== Document extract ==
------------------------------------------------

Veneration Of The Dead, Contempt For The Living
Category: Opinion

My Iraqi colleague Abdul Hussein Toameh wrote an article under the above title, another colleague Mohammad Al-Hashemi also wrote on the same subject and I will deal with both articles with some changes and addition.

Toahmeh says that popular protests that took place in Iraq started in Najaf due to poor living conditions and the city’s lack of the most basics amenities to live a decent life.

In contrast, millions of dollars are being wasted on the holy shrines, rituals and religious events in the major cities of Iraq at a time the Ministry of Human Rights says there are more than six million Iraqis living under the poverty line.

Abundant wonderful services are available inside the shrines which are visited annually by millions of pilgrims while at the same time millions of people outside the shrines suffer due to lack or no water, no electricity, no health, no education, no agriculture, and no industry.

How can we accept to see scores of poor Iraqis– children, old men and women wearing shabby clothes seeking financial assistance – outside these shrines in total humiliation? Strange enough, those who go to these places are suffering from some kind of disease but fail to notice that those who are in charge of the places are frequenting major capitals of the world looking for better medical treatment abroad.

------------------------------------------------

== Extracted material ==
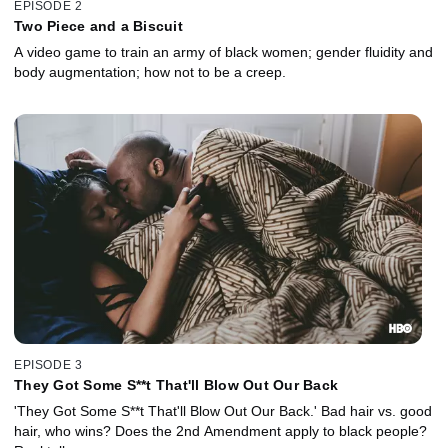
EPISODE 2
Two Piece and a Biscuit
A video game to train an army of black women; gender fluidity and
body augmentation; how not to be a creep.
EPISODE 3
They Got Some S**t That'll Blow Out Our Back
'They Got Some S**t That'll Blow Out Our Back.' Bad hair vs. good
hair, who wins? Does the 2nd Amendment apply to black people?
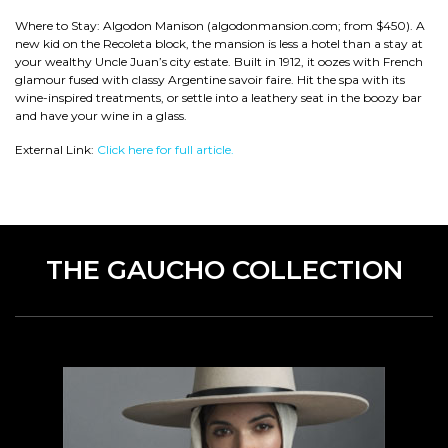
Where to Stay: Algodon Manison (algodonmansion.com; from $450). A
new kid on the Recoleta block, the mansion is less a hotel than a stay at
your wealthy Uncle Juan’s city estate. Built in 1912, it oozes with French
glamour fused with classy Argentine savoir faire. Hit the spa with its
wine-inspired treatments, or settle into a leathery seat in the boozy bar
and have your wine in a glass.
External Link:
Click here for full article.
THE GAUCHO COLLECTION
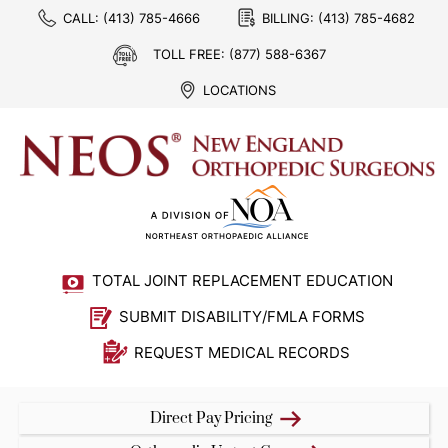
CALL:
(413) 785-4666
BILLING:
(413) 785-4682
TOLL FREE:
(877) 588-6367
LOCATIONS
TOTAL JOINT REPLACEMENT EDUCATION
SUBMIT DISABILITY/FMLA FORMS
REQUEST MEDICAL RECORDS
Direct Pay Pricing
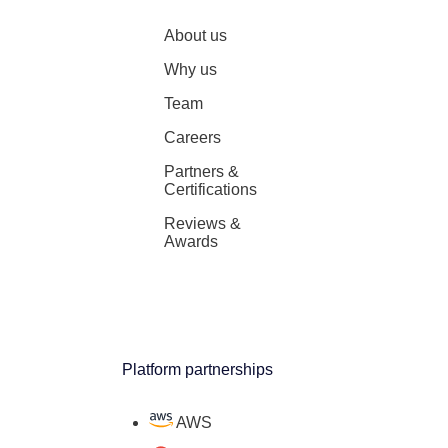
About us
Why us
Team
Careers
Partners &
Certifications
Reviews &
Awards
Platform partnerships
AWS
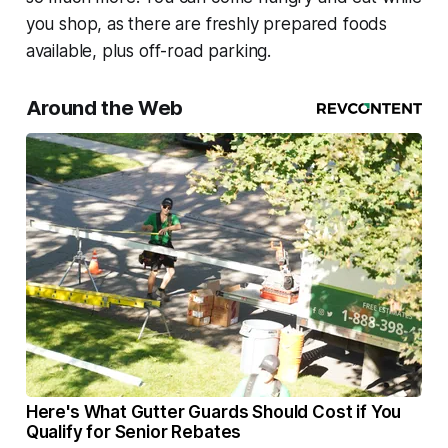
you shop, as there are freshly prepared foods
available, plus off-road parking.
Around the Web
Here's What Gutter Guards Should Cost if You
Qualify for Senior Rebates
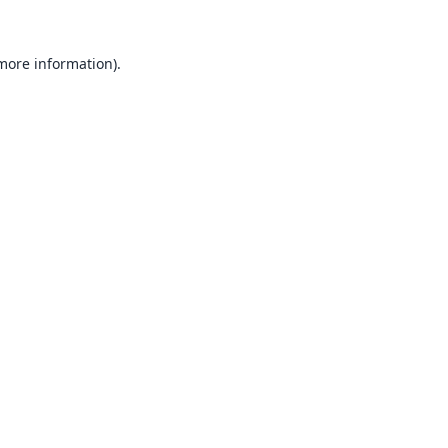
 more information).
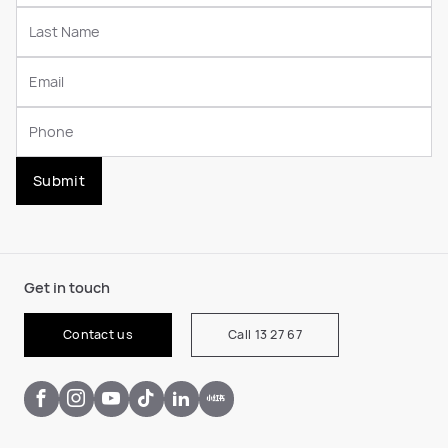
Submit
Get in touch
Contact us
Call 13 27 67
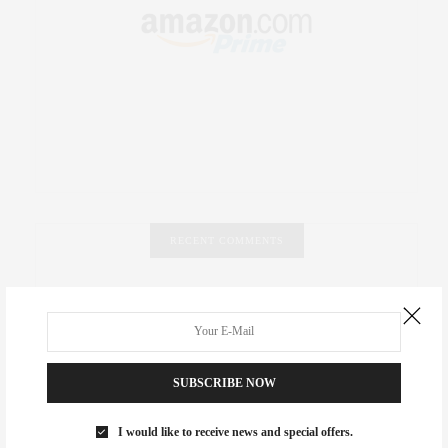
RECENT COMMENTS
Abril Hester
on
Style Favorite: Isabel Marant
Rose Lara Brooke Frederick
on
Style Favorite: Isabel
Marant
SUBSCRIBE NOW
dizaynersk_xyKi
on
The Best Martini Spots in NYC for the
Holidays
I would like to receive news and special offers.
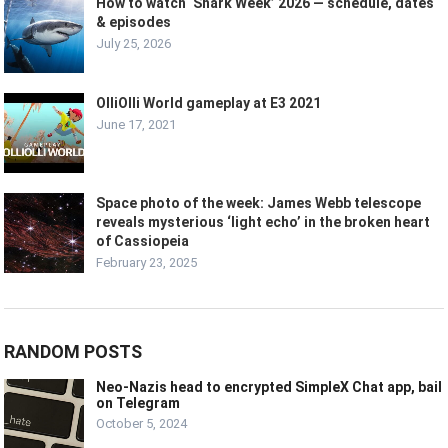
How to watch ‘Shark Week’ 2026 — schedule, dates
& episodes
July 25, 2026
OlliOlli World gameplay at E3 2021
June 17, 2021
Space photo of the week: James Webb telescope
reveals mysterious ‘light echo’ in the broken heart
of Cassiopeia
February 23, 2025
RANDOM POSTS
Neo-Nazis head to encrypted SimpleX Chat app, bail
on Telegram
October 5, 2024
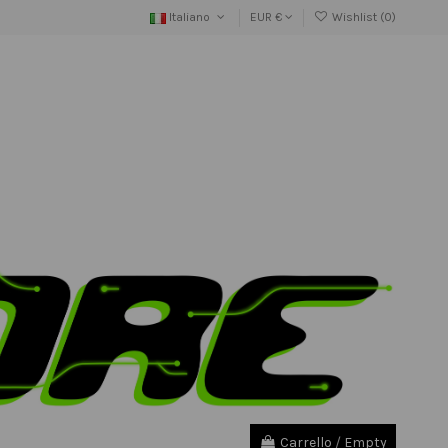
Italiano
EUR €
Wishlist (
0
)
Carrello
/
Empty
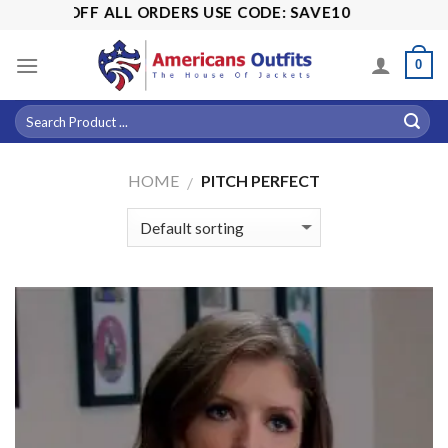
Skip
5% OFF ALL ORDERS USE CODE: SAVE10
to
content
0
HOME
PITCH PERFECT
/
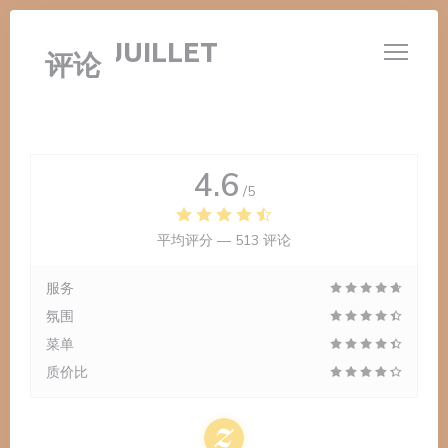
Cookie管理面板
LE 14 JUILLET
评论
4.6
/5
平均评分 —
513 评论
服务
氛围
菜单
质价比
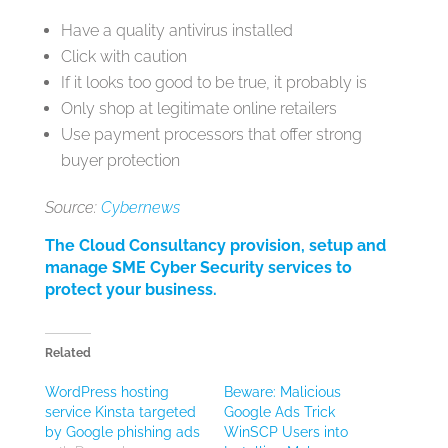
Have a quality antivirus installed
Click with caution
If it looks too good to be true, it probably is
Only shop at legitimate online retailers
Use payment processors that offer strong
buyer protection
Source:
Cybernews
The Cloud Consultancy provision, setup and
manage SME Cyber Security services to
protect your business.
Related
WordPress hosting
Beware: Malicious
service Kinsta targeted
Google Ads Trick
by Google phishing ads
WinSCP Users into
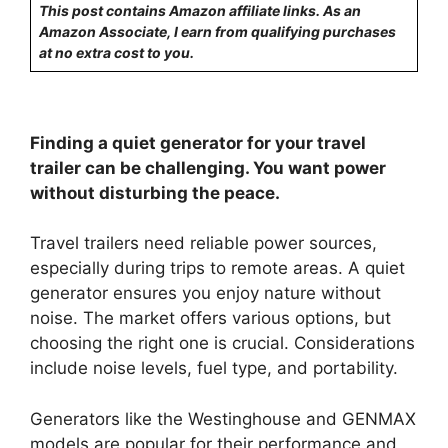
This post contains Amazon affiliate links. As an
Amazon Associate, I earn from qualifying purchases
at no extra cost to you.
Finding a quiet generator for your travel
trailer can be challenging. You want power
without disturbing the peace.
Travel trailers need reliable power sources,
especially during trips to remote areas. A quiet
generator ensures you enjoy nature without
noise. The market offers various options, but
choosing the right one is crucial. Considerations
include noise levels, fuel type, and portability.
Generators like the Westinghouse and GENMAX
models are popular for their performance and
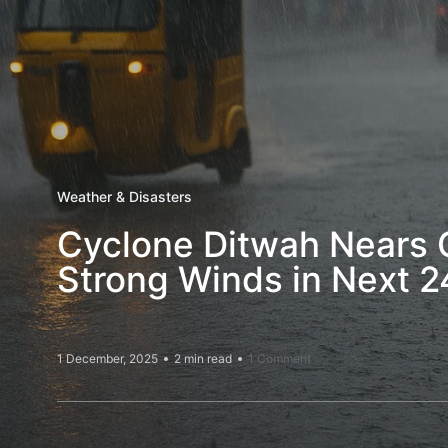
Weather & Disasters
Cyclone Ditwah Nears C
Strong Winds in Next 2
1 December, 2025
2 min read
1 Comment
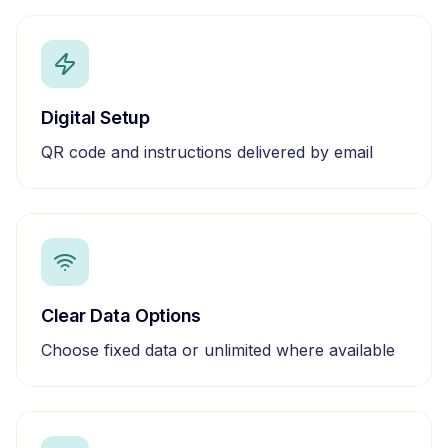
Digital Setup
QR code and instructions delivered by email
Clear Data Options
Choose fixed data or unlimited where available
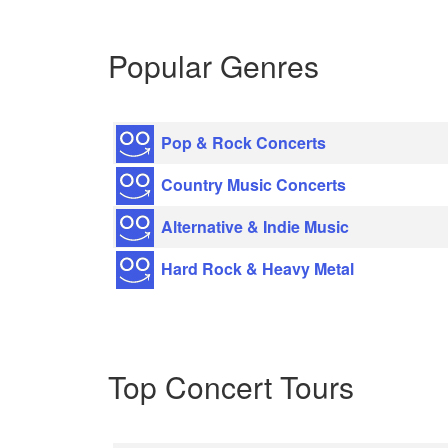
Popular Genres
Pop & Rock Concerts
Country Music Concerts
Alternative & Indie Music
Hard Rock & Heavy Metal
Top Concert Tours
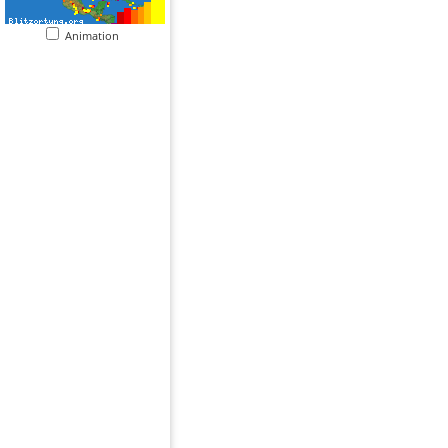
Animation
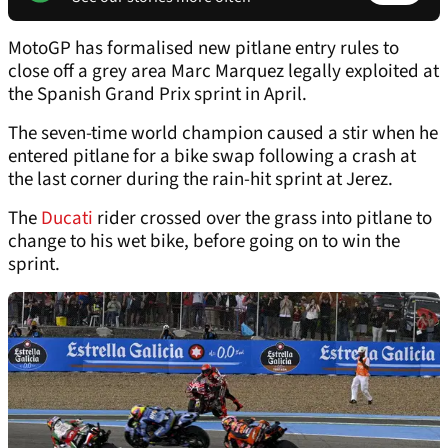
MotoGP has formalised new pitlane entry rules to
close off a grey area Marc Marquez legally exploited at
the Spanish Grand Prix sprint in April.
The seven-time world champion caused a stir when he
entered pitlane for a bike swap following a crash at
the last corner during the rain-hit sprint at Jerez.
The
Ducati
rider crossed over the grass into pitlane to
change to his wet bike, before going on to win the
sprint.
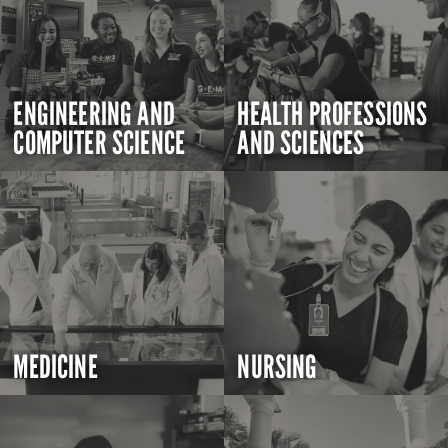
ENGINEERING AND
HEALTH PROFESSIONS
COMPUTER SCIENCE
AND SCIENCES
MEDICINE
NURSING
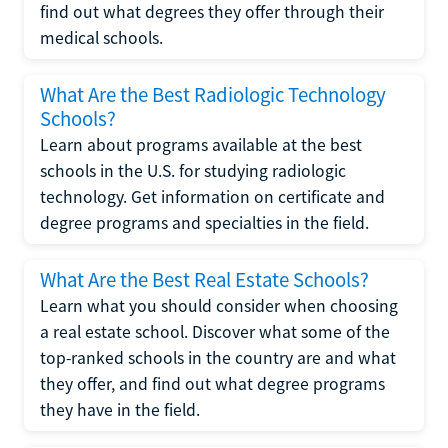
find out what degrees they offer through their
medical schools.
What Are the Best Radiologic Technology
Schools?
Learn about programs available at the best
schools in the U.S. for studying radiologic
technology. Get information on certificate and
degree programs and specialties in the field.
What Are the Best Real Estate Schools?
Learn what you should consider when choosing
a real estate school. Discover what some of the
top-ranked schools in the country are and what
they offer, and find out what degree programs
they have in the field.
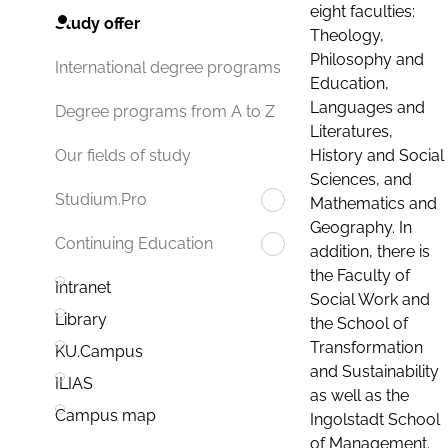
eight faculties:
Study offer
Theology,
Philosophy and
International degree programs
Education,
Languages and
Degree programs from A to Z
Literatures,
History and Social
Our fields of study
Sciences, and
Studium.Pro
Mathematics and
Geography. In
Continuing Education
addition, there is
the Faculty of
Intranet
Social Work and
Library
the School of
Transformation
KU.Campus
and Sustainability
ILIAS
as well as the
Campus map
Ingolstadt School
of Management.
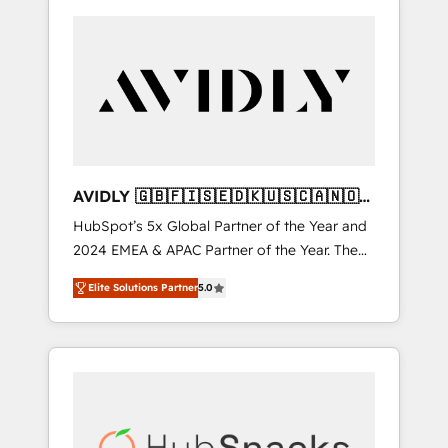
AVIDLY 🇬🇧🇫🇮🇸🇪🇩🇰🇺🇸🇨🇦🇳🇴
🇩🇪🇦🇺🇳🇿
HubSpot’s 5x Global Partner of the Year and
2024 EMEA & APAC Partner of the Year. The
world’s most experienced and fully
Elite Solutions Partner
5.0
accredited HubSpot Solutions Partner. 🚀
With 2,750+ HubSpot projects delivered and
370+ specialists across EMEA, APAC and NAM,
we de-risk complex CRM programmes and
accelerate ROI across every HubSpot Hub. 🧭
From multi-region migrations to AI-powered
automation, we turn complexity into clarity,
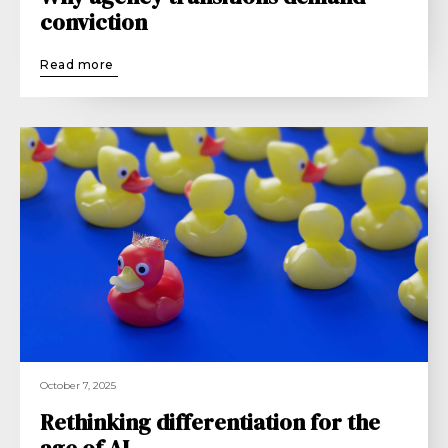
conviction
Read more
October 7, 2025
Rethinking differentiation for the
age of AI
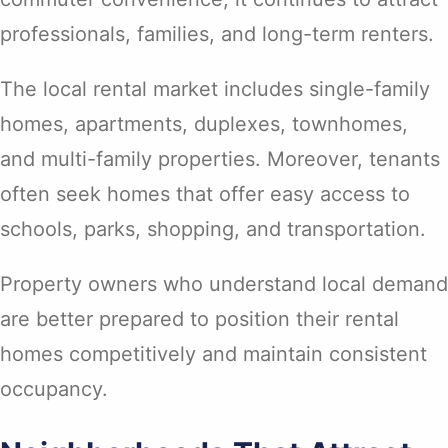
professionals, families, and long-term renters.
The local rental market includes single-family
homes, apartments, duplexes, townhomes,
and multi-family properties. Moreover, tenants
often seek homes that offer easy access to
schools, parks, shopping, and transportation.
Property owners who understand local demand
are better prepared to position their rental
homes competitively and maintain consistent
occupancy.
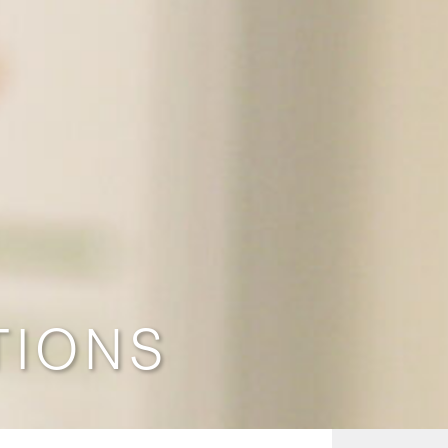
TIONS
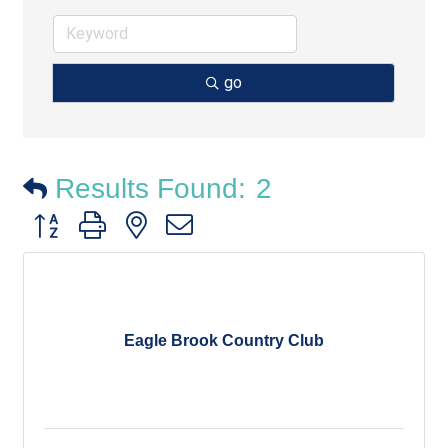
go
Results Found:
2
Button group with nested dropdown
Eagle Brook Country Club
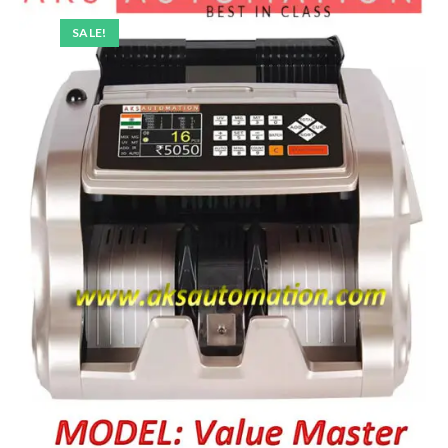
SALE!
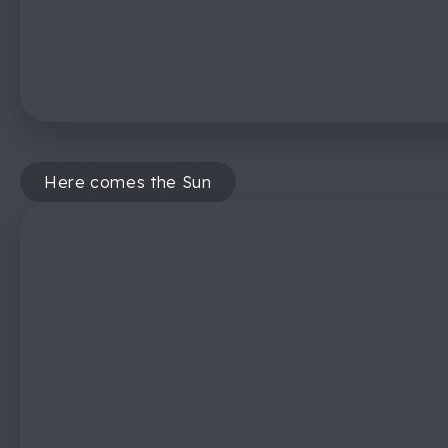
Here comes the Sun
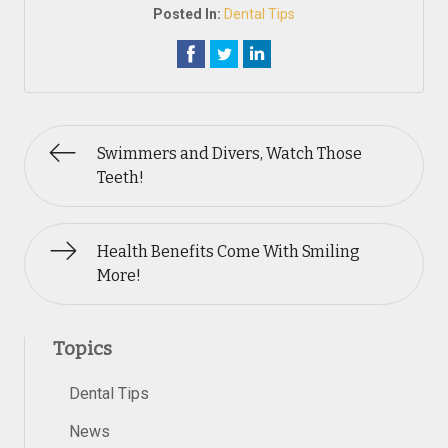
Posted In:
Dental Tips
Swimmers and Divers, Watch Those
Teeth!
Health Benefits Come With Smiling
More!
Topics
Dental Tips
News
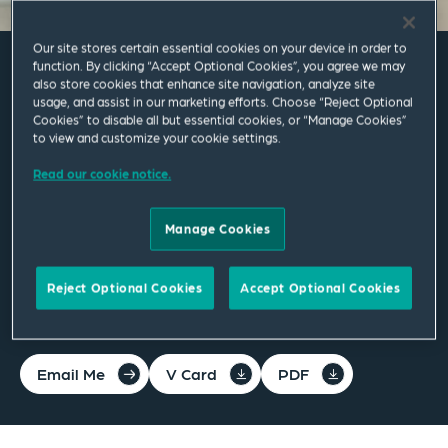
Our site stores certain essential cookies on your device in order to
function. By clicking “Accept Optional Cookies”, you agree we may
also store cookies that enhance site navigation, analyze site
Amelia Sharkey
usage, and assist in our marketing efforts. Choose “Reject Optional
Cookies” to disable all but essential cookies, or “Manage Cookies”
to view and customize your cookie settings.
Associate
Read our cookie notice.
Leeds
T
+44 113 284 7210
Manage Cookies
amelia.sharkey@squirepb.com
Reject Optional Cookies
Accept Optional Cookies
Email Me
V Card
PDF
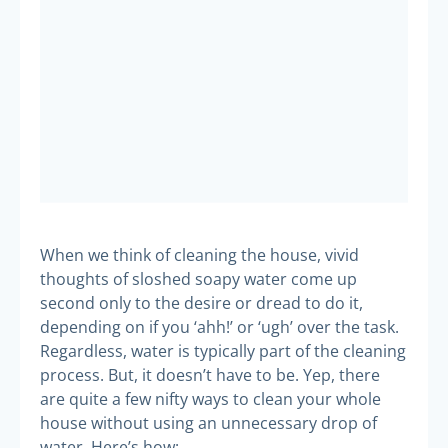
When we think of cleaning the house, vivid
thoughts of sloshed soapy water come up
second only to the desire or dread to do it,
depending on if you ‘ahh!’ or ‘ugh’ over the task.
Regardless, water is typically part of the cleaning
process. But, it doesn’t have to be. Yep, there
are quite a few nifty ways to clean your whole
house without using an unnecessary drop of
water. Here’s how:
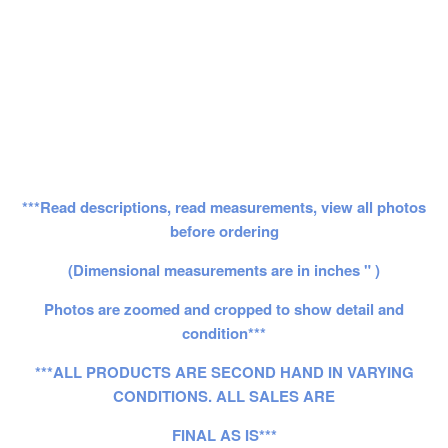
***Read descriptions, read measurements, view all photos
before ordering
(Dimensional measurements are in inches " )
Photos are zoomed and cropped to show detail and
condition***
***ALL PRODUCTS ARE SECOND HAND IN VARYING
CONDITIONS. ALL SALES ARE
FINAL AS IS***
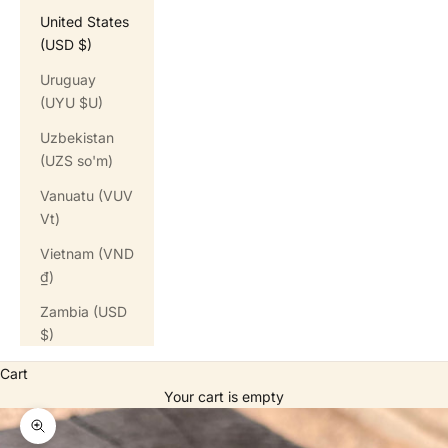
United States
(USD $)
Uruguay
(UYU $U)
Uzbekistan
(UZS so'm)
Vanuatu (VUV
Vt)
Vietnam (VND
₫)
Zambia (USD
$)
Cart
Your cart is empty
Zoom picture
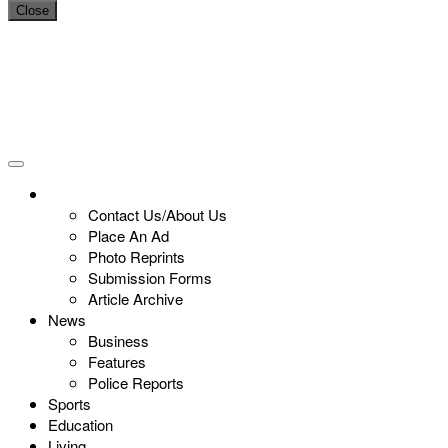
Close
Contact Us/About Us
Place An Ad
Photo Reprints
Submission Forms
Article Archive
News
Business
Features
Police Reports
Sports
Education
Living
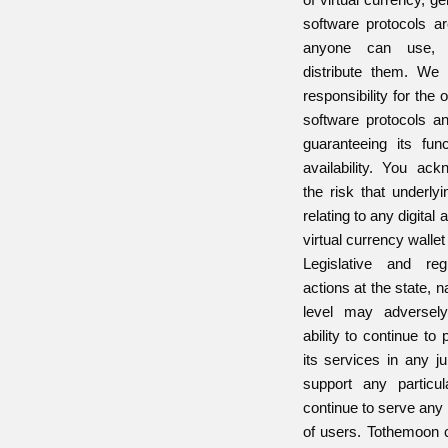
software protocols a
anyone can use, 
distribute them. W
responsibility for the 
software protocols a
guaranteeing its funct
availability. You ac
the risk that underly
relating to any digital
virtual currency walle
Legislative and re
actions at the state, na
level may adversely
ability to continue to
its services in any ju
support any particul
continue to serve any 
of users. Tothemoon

------------------------------------------------

Copy out the entire opinion piece "Veneration Of The Dead, Contempt For The Living" word for word, from its title to its final sentence.

Veneration Of The Dead, Contempt For The Living
Category: Opinion

My Iraqi colleague Abdul Hussein Toameh wrote an article under the above title, another colleague Mohammad Al-Hashemi also wrote on the same subject and I will deal with both articles with some changes and addition.

Toahmeh says that popular protests that took place in Iraq started in Najaf due to poor living conditions and the city’s lack of the most basics amenities to live a decent life.

In contrast, millions of dollars are being wasted on the holy shrines, rituals and religious events in the major cities of Iraq at a time the Ministry of Human Rights says there are more than six million Iraqis living under the poverty line.

Abundant wonderful services are available inside the shrines which are visited annually by millions of pilgrims while at the same time millions of people outside the shrines suffer due to lack or no water, no electricity, no health, no education, no agriculture, and no industry.

How can we accept to see scores of poor Iraqis– children, old men and women wearing shabby clothes seeking financial assistance – outside these shrines in total humiliation? Strange enough, those who go to these places are suffering from some kind of disease but fail to notice that those who are in charge of the places are frequenting major capitals of the world looking for better medical treatment abroad.